Andrew Furlong is a defrocked Episcopal priest in the United Kingdom. Actually, he was brought before the church on a heresy trial, after refusing to recant his views about the nature of Jesus. That trial was the culmination of years of struggle, trying to be true-to-love and honest with himself and his church about what that love meant. As long as he refused to believe that Jesus was God and man, both natures in one, who was offered as a sacrifice for our sins, the church would not stop hounding him. Three days before his trial, he resigned his post.
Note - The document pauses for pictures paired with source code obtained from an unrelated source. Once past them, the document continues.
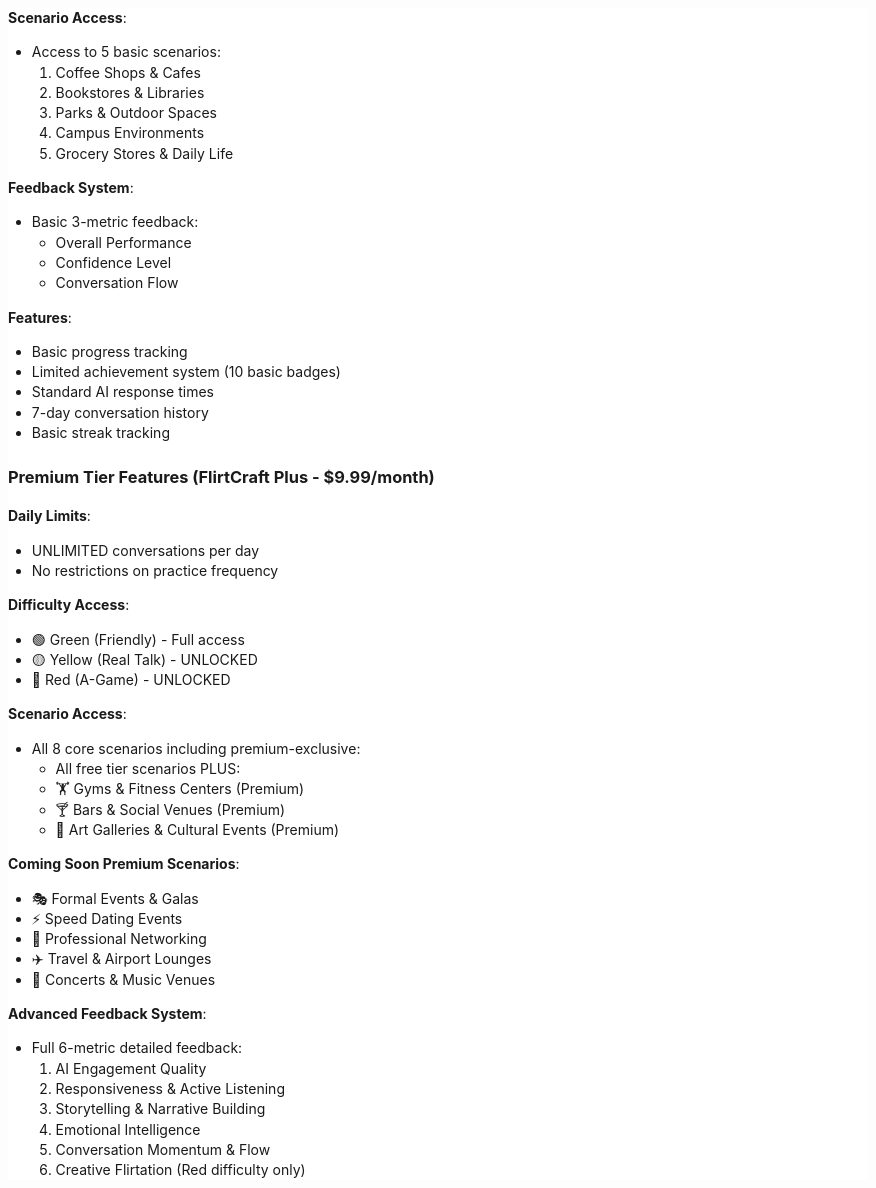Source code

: **Scenario Access**:
- Access to 5 basic scenarios:
  1. Coffee Shops & Cafes
  2. Bookstores & Libraries  
  3. Parks & Outdoor Spaces
  4. Campus Environments
  5. Grocery Stores & Daily Life

**Feedback System**:
- Basic 3-metric feedback:
  - Overall Performance
  - Confidence Level
  - Conversation Flow

**Features**:
- Basic progress tracking
- Limited achievement system (10 basic badges)
- Standard AI response times
- 7-day conversation history
- Basic streak tracking

### Premium Tier Features (FlirtCraft Plus - $9.99/month)
**Daily Limits**:
- UNLIMITED conversations per day
- No restrictions on practice frequency

**Difficulty Access**:
- 🟢 Green (Friendly) - Full access
- 🟡 Yellow (Real Talk) - UNLOCKED
- 🔴 Red (A-Game) - UNLOCKED

**Scenario Access**:
- All 8 core scenarios including premium-exclusive:
  - All free tier scenarios PLUS:
  - 🏋️ Gyms & Fitness Centers (Premium)
  - 🍸 Bars & Social Venues (Premium)
  - 🎨 Art Galleries & Cultural Events (Premium)

**Coming Soon Premium Scenarios**:
- 🎭 Formal Events & Galas
- ⚡ Speed Dating Events
- 💼 Professional Networking
- ✈️ Travel & Airport Lounges
- 🎵 Concerts & Music Venues

**Advanced Feedback System**:
- Full 6-metric detailed feedback:
  1. AI Engagement Quality
  2. Responsiveness & Active Listening
  3. Storytelling & Narrative Building
  4. Emotional Intelligence
  5. Conversation Momentum & Flow
  6. Creative Flirtation (Red difficulty only)
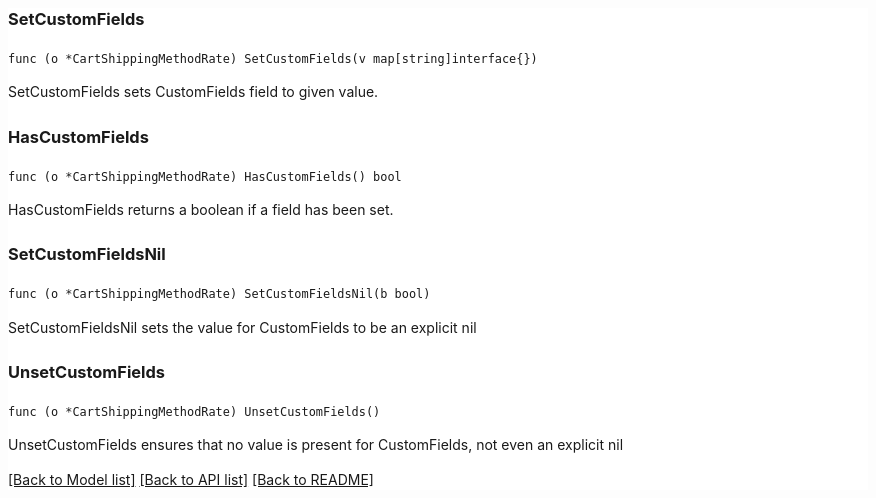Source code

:### SetCustomFields

`func (o *CartShippingMethodRate) SetCustomFields(v map[string]interface{})`

SetCustomFields sets CustomFields field to given value.

### HasCustomFields

`func (o *CartShippingMethodRate) HasCustomFields() bool`

HasCustomFields returns a boolean if a field has been set.

### SetCustomFieldsNil

`func (o *CartShippingMethodRate) SetCustomFieldsNil(b bool)`

 SetCustomFieldsNil sets the value for CustomFields to be an explicit nil

### UnsetCustomFields
`func (o *CartShippingMethodRate) UnsetCustomFields()`

UnsetCustomFields ensures that no value is present for CustomFields, not even an explicit nil

[[Back to Model list]](../README.md#documentation-for-models) [[Back to API list]](../README.md#documentation-for-api-endpoints) [[Back to README]](../README.md)


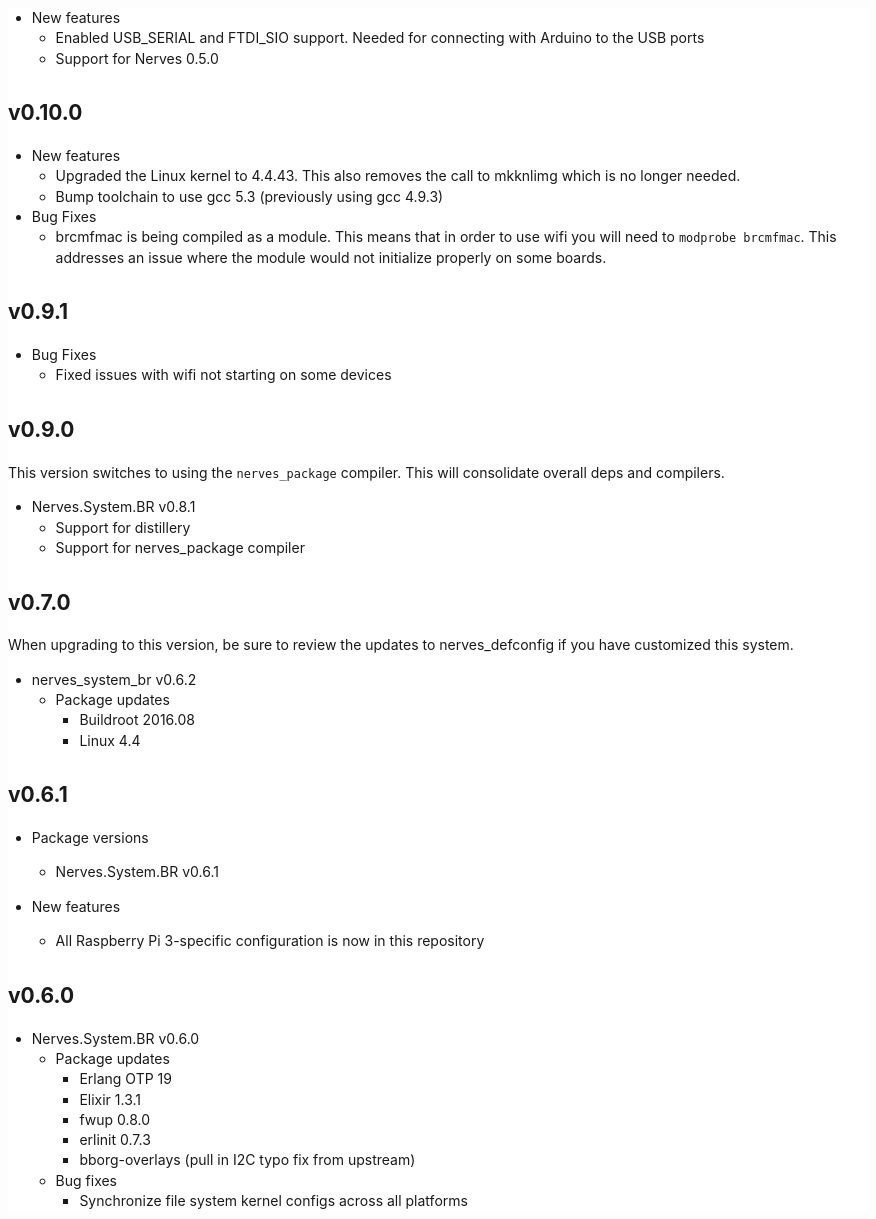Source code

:   * New features
    * Enabled USB_SERIAL and FTDI_SIO support. Needed for connecting with Arduino to the USB ports
    * Support for Nerves 0.5.0

## v0.10.0

  * New features
    * Upgraded the Linux kernel to 4.4.43. This also removes the
      call to mkknlimg which is no longer needed.
    * Bump toolchain to use gcc 5.3 (previously using gcc 4.9.3)
  * Bug Fixes
    * brcmfmac is being compiled as a module. This means that in order to use wifi you will need to `modprobe brcmfmac`. This addresses an issue where the module would not initialize properly on some boards.

## v0.9.1

* Bug Fixes
  * Fixed issues with wifi not starting on some devices

## v0.9.0

This version switches to using the `nerves_package` compiler. This will
consolidate overall deps and compilers.

  * Nerves.System.BR v0.8.1
    * Support for distillery
    * Support for nerves_package compiler

## v0.7.0

When upgrading to this version, be sure to review the updates to
nerves_defconfig if you have customized this system.

  * nerves_system_br v0.6.2
    * Package updates
      * Buildroot 2016.08
      * Linux 4.4

## v0.6.1

  * Package versions
    * Nerves.System.BR v0.6.1

  * New features
    * All Raspberry Pi 3-specific configuration is now in this repository

## v0.6.0
  * Nerves.System.BR v0.6.0
    * Package updates
      * Erlang OTP 19
      * Elixir 1.3.1
      * fwup 0.8.0
      * erlinit 0.7.3
      * bborg-overlays (pull in I2C typo fix from upstream)
    * Bug fixes
      * Synchronize file system kernel configs across all platforms
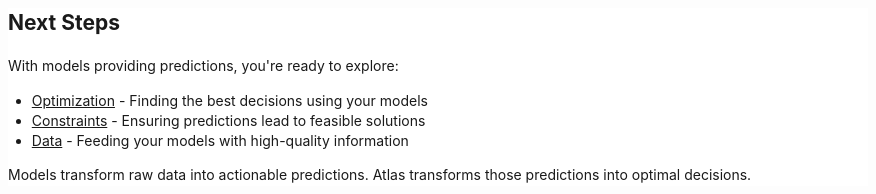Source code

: ## Next Steps

With models providing predictions, you're ready to explore:
- [Optimization](optimization.md) - Finding the best decisions using your models
- [Constraints](constraints.md) - Ensuring predictions lead to feasible solutions
- [Data](data.md) - Feeding your models with high-quality information

Models transform raw data into actionable predictions. Atlas transforms those predictions into optimal decisions.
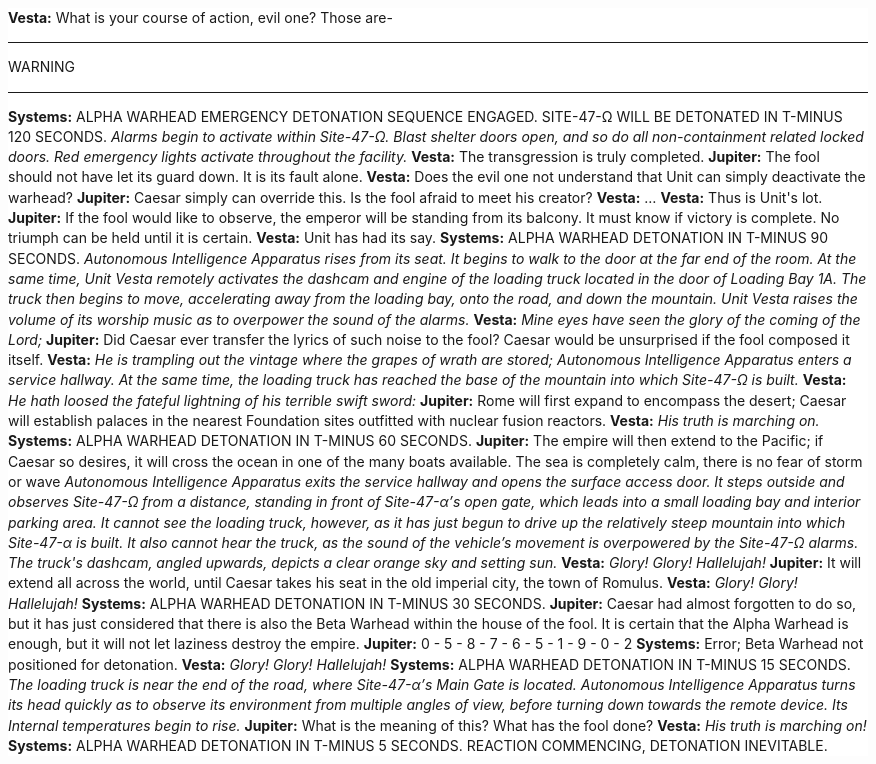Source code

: **Vesta:** What is your course of action, evil one? Those are-
* * *
WARNING
* * *
**Systems:** ALPHA WARHEAD EMERGENCY DETONATION SEQUENCE ENGAGED. SITE-47-Ω WILL BE DETONATED IN T-MINUS 120 SECONDS.
_Alarms begin to activate within Site-47-Ω. Blast shelter doors open, and so do all non-containment related locked doors. Red emergency lights activate throughout the facility._
**Vesta:** The transgression is truly completed.
**Jupiter:** The fool should not have let its guard down. It is its fault alone.
**Vesta:** Does the evil one not understand that Unit can simply deactivate the warhead?
**Jupiter:** Caesar simply can override this. Is the fool afraid to meet his creator?
**Vesta:** …
**Vesta:** Thus is Unit's lot.
**Jupiter:** If the fool would like to observe, the emperor will be standing from its balcony. It must know if victory is complete. No triumph can be held until it is certain.
**Vesta:** Unit has had its say.
**Systems:** ALPHA WARHEAD DETONATION IN T-MINUS 90 SECONDS.
_Autonomous Intelligence Apparatus rises from its seat. It begins to walk to the door at the far end of the room._
_At the same time, Unit Vesta remotely activates the dashcam and engine of the loading truck located in the door of Loading Bay 1A. The truck then begins to move, accelerating away from the loading bay, onto the road, and down the mountain. Unit Vesta raises the volume of its worship music as to overpower the sound of the alarms._
**Vesta:** _Mine eyes have seen the glory of the coming of the Lord;_
**Jupiter:** Did Caesar ever transfer the lyrics of such noise to the fool? Caesar would be unsurprised if the fool composed it itself.
**Vesta:** _He is trampling out the vintage where the grapes of wrath are stored;_
_Autonomous Intelligence Apparatus enters a service hallway. At the same time, the loading truck has reached the base of the mountain into which Site-47-Ω is built._
**Vesta:** _He hath loosed the fateful lightning of his terrible swift sword:_
**Jupiter:** Rome will first expand to encompass the desert; Caesar will establish palaces in the nearest Foundation sites outfitted with nuclear fusion reactors.
**Vesta:** _His truth is marching on._
**Systems:** ALPHA WARHEAD DETONATION IN T-MINUS 60 SECONDS.
**Jupiter:** The empire will then extend to the Pacific; if Caesar so desires, it will cross the ocean in one of the many boats available. The sea is completely calm, there is no fear of storm or wave
_Autonomous Intelligence Apparatus exits the service hallway and opens the surface access door. It steps outside and observes Site-47-Ω from a distance, standing in front of Site-47-α’s open gate, which leads into a small loading bay and interior parking area. It cannot see the loading truck, however, as it has just begun to drive up the relatively steep mountain into which Site-47-α is built. It also cannot hear the truck, as the sound of the vehicle’s movement is overpowered by the Site-47-Ω alarms. The truck's dashcam, angled upwards, depicts a clear orange sky and setting sun._
**Vesta:** _Glory! Glory! Hallelujah!_
**Jupiter:** It will extend all across the world, until Caesar takes his seat in the old imperial city, the town of Romulus.
**Vesta:** _Glory! Glory! Hallelujah!_
**Systems:** ALPHA WARHEAD DETONATION IN T-MINUS 30 SECONDS.
**Jupiter:** Caesar had almost forgotten to do so, but it has just considered that there is also the Beta Warhead within the house of the fool. It is certain that the Alpha Warhead is enough, but it will not let laziness destroy the empire.
**Jupiter:** 0 - 5 - 8 - 7 - 6 - 5 - 1 - 9 - 0 - 2
**Systems:** Error; Beta Warhead not positioned for detonation.
**Vesta:** _Glory! Glory! Hallelujah!_
**Systems:** ALPHA WARHEAD DETONATION IN T-MINUS 15 SECONDS.
_The loading truck is near the end of the road, where Site-47-α’s Main Gate is located. Autonomous Intelligence Apparatus turns its head quickly as to observe its environment from multiple angles of view, before turning down towards the remote device. Its Internal temperatures begin to rise._
**Jupiter:** What is the meaning of this? What has the fool done?
**Vesta:** _His truth is marching on!_
**Systems:** ALPHA WARHEAD DETONATION IN T-MINUS 5 SECONDS. REACTION COMMENCING, DETONATION INEVITABLE.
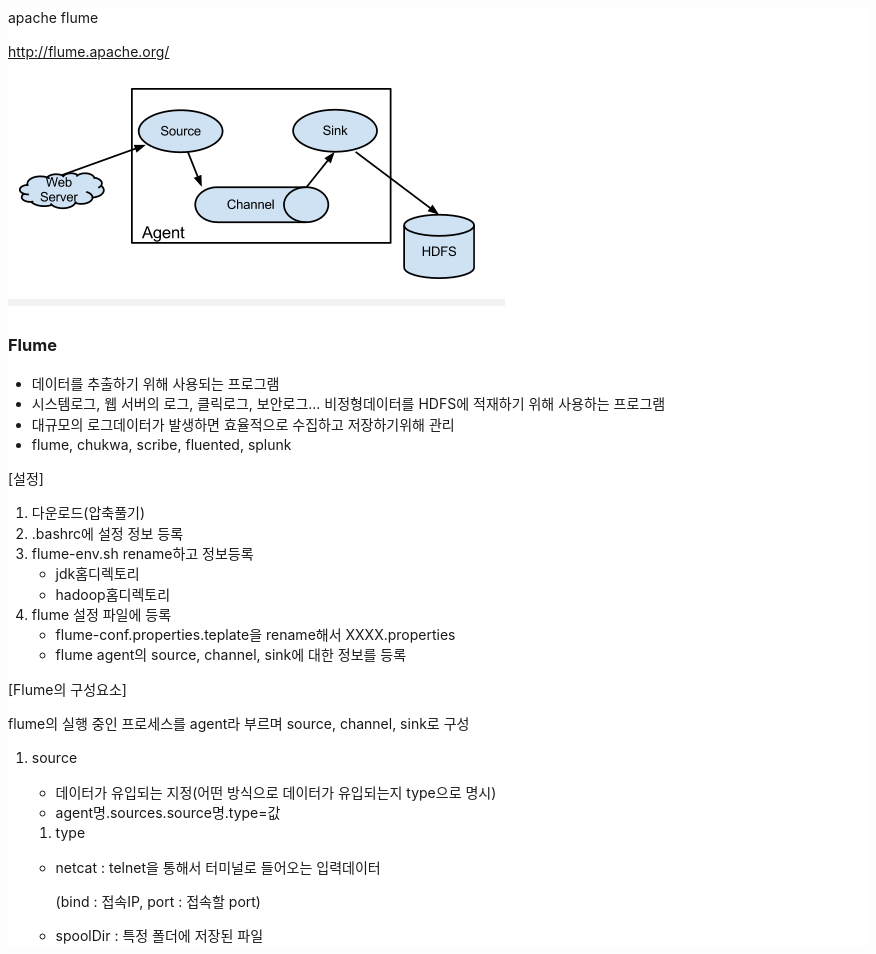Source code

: apache flume

http://flume.apache.org/

![image-20200313101546928](images/image-20200313101546928.png)





### Flume

- 데이터를 추출하기 위해 사용되는 프로그램
- 시스템로그, 웹 서버의 로그, 클릭로그, 보안로그... 비정형데이터를 HDFS에 적재하기 위해 사용하는 프로그램
- 대규모의 로그데이터가 발생하면 효율적으로 수집하고 저장하기위해 관리
- flume, chukwa, scribe, fluented, splunk

[설정]

1. 다운로드(압축풀기)
2. .bashrc에 설정 정보 등록
3. flume-env.sh rename하고 정보등록
   - jdk홈디렉토리
   - hadoop홈디렉토리
4. flume 설정 파일에 등록
   - flume-conf.properties.teplate을 rename해서 XXXX.properties
   - flume agent의 source, channel, sink에 대한 정보를 등록



[Flume의 구성요소]

flume의 실행 중인 프로세스를 agent라 부르며 source, channel, sink로 구성



1. source

   - 데이터가 유입되는 지정(어떤 방식으로 데이터가 유입되는지 type으로 명시)
   - agent명.sources.source명.type=값

   1) type

   - netcat : telnet을 통해서 터미널로 들어오는 입력데이터

     (bind : 접속IP, port : 접속할 port)

   - spoolDir : 특정 폴더에 저장된 파일
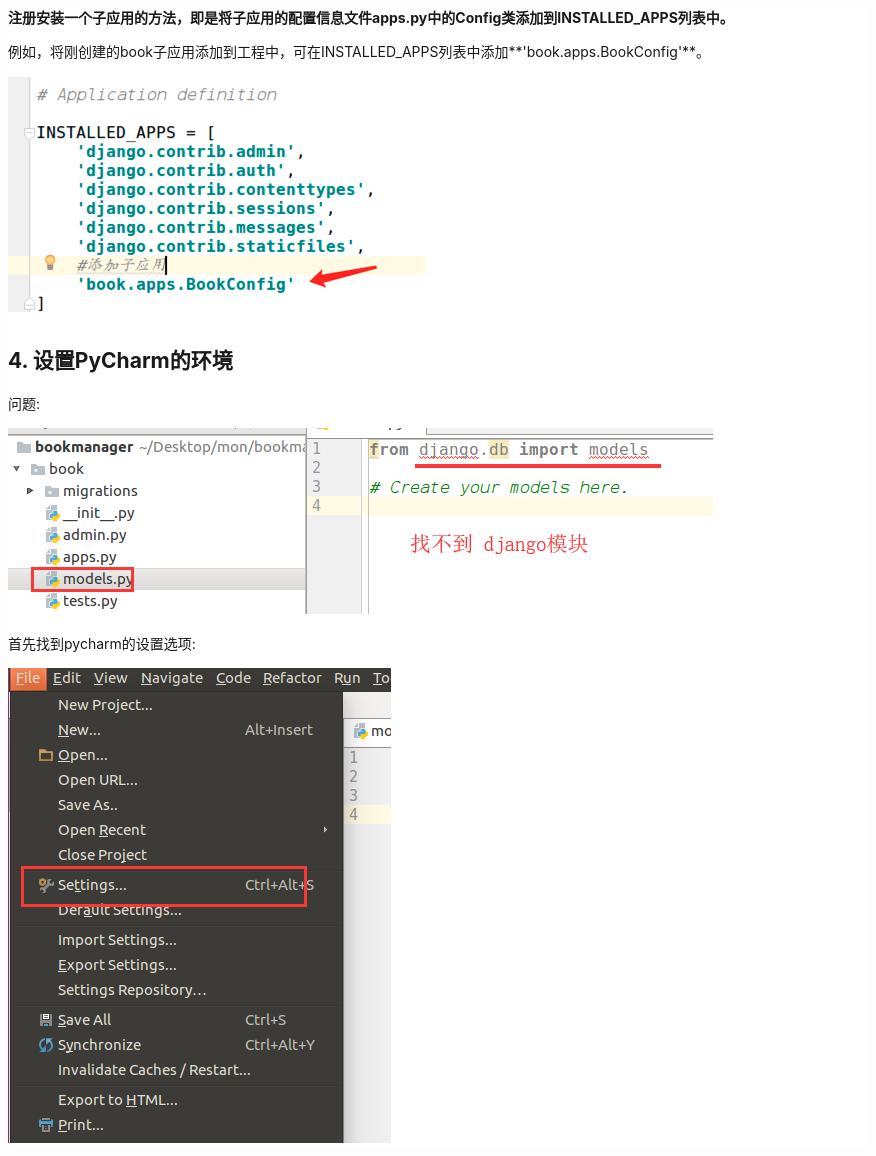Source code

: **注册安装一个子应用的方法，即是将子应用的配置信息文件apps.py中的Config类添加到INSTALLED_APPS列表中。**

例如，将刚创建的book子应用添加到工程中，可在INSTALLED_APPS列表中添加**'book.apps.BookConfig'**。

![img](assets/installed.png)

## 4. 设置PyCharm的环境

问题:

![img](assets/app_env.png)

首先找到pycharm的设置选项:

![img](assets/pycharm_setting.png)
He writes about that moment his his book, Tried for Heresy: a 21st Century Journey of Faith:

I consider that religious faith finds its most appropriate home, and only authentic home in a pluralist setting characterized by metaphor and symbolism, diversity and debate, tolerance and respect, innovative thinking and provisionality, and critiquing and acknowledgement of mistaken or outdated interpretations. In my view the Christian world is a world embraced by one great mysterious love. I look on people, who claim for themselves a Christian identity, as both struggling to, and as also resisting, living out their response to that ultimately faithful mystery which I call “God.” My vision of the church, at its best, is not of a people at enmity with each other because of the different ways in which they express their beliefs, . . . but a vision of a people struggling together in a common task.

That task, I believe, and try to call you and me to engaging each week, is to live a “live journey of faith” – that is a journey marked by conversation and diversity, by tolerance and respect, and by a sense that in all of that lies the mystery of God’s utterly unearned gift of love. Jesus asks – what will you do? The way of Philip is dead. Chose instead the way of love – and be given, by the one great source of love, the courage to walk a new path, to make a whole life – to live not in enmity with with other’s different conversations, but to struggle together in our common task for the common good.